Data and Communication : A 2022 Capgemini Research Institute report found few insurers are currently on course to achieve climate resiliency even as improved data tools have increased insurers' comfort in covering flood risks. These tools are critical to unlocking new data potential and enabling more accurate risk assessments.

'Risk prevention based on data and behavioral science is at the top of the agenda for future-focused insurers,' says Seth Rachlin, Global Insurance Industry Leader, at Capgemini, adding that insurers should 'deploy IoT, cloud, artificial intelligence, and machine learning,' to improve risk management, develop products, transform claims processing, and enhance customer experience.

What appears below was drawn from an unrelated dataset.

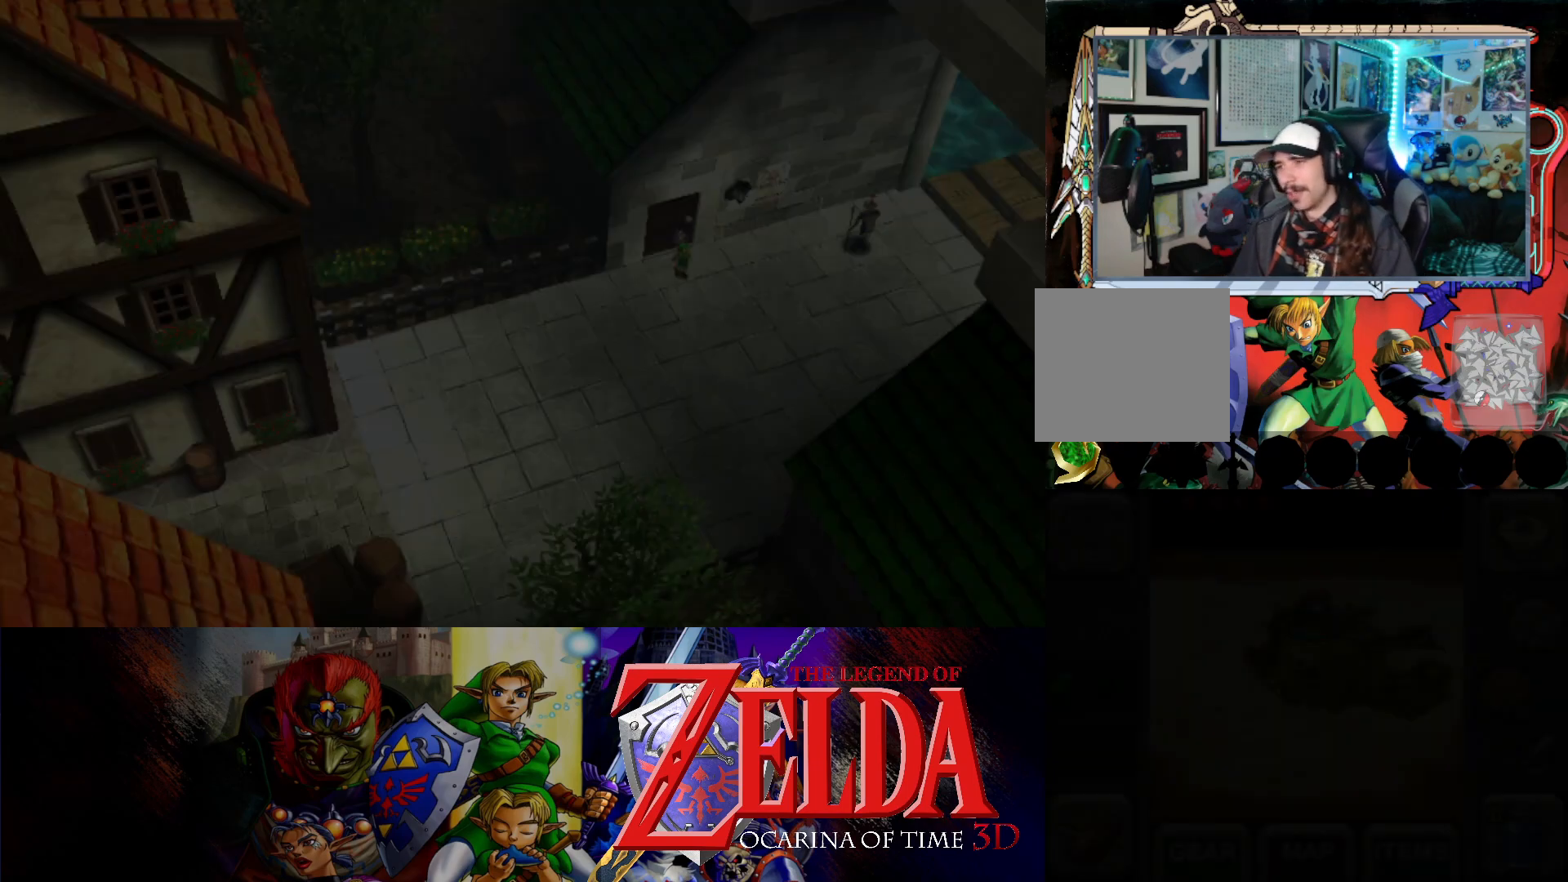
{"buttons": [], "left_stick": "center", "events": []}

Collaboration and Innovation : Triple-I's paper cited Flood Re , a partnership between the U.K. government and insurers, as an effective way to install flood resilience measures. In the United States, community-based catastrophe insurance (CBCI) – arranged by local government or quasi-governmental bodies to cover individual properties – is being used, Triple-I's report noted.. Moreover, parametric insurance has been gaining traction with respect to weather- and climate-related risks. Instead of paying for damage, parametric insurance policies pay out if certain conditions are met.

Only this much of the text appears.